WASHINGTON — As Federal Reserve Board chairman, Ben Bernanke helped operate some of the key levers of the free-market economy. Now, he actually gets to enjoy some of the fruits of his labor.

Many news outlets picked up on revelations that Bernanke, according to unnamed sources, was paid at least $250,000 for his first post-Fed speech Tuesday in Abu Dhabi. The fee, which was reported by Reuters, meant Bernanke made more during the 40-minute speech than he did for his entire last year as Fed chief, the news agency said. (Bernanke, who last month was named a fellow at the Brookings Institution, made $199,700 in 2013, according to the report.)

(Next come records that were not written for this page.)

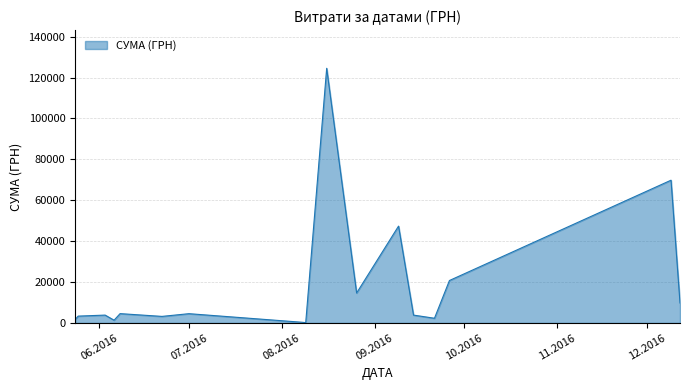

What is the difference between the maximum and minimum values?

124399.0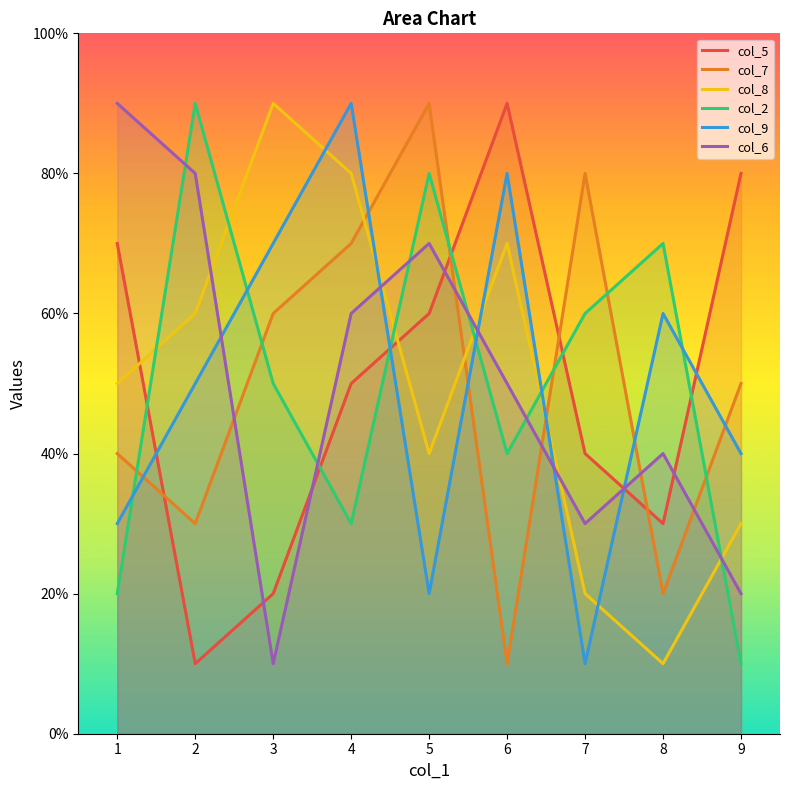

Rank the categories by col_5 value from highest to lowest.

6, 9, 1, 5, 4, 7, 8, 3, 2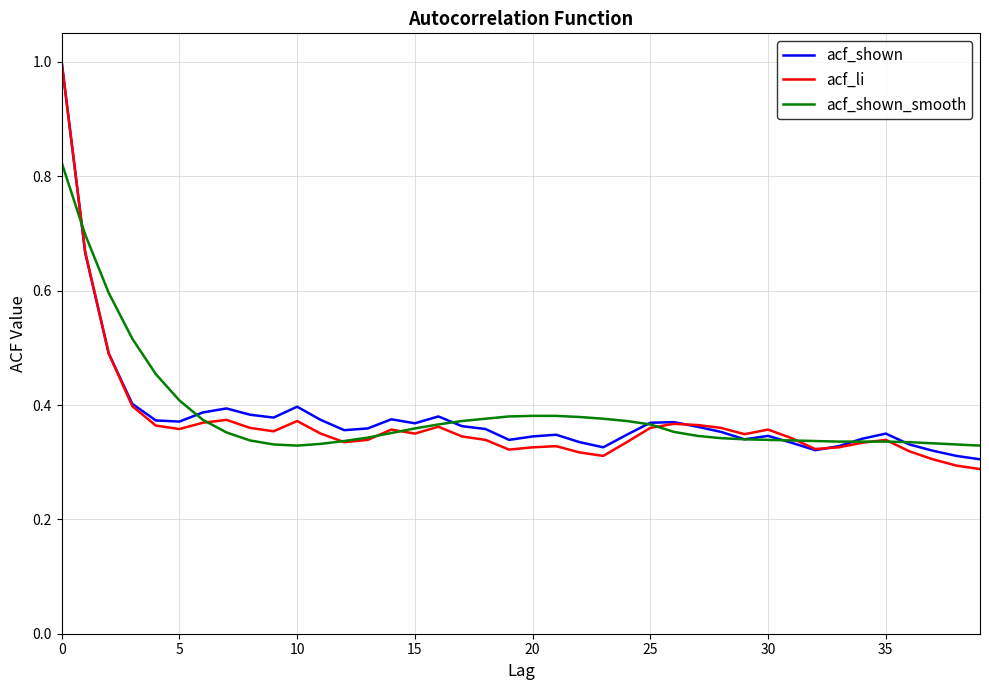

True or false: acf_shown has more than 0 points higher than both neighbors.

True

The Reuters story said Bernanke spoke at a conference hosted by the National Bank of Abu Dhabi at which participants "paid $2,000 each to listen to Bernanke and other speakers, including former U.S. Treasury Secretary Lawrence Summers."

MarketWatch posted a related story observing that Bernanke's reported fee already "puts him near the top of the food chain" for what former policymakers can command for speaking engagements.

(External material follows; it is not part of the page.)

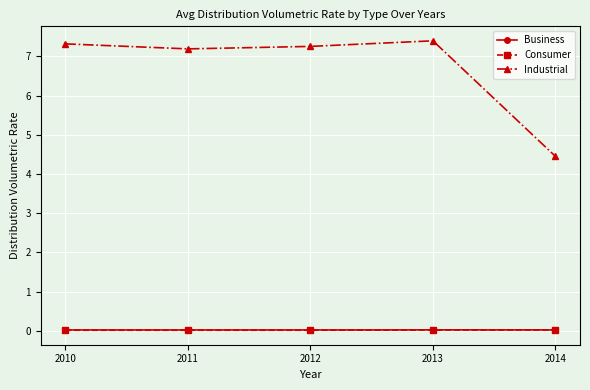

Is the value of Business at 2014 greater than the value of Industrial at 2011?

No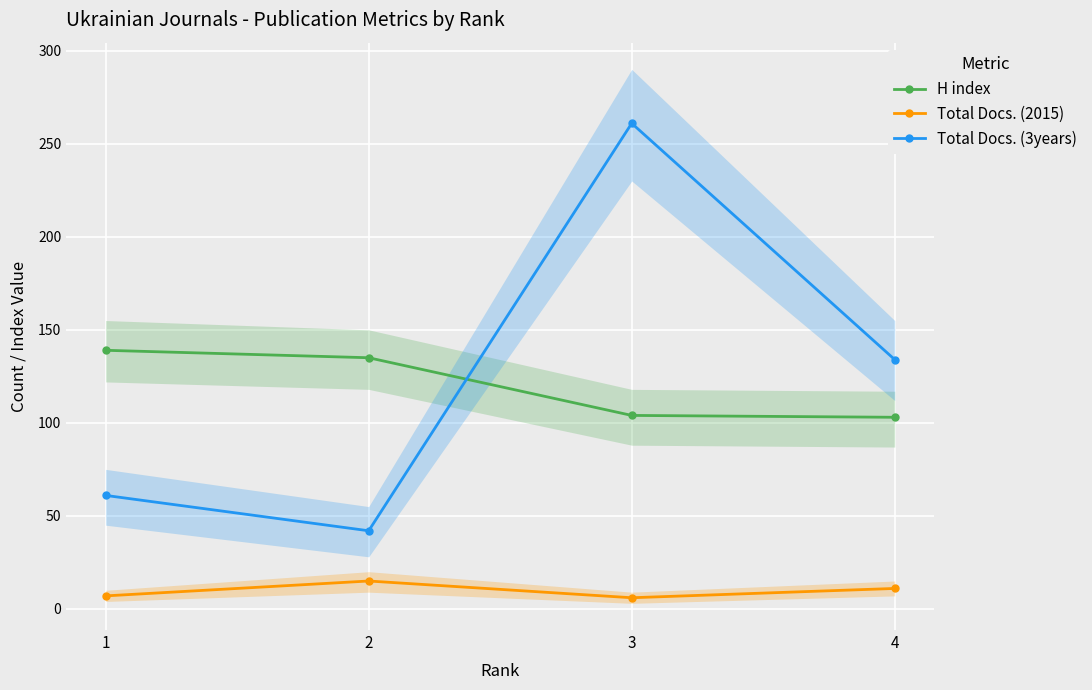

What is the sum of all Total Docs. (3years) values?

498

Reuters agreed "the fee launches him into the upper echelons of sought-after speakers," but said "it leaves him well short of former President Bill Clinton - the gold standard of Americans turning charisma into cash — who has, by some estimates, earned two or even three times that much for some appearances in recent years."

Still, Bernanke's appearance in Abu Dhabi was only the beginning. Following that speech, Reuters said, Bernanke had scheduled stops to address a forum hosted by the firm Discovery Limited in Johannesburg on Wednesday, and to speak about energy-related issues at a Houston conference hosted by Siemens and HIS.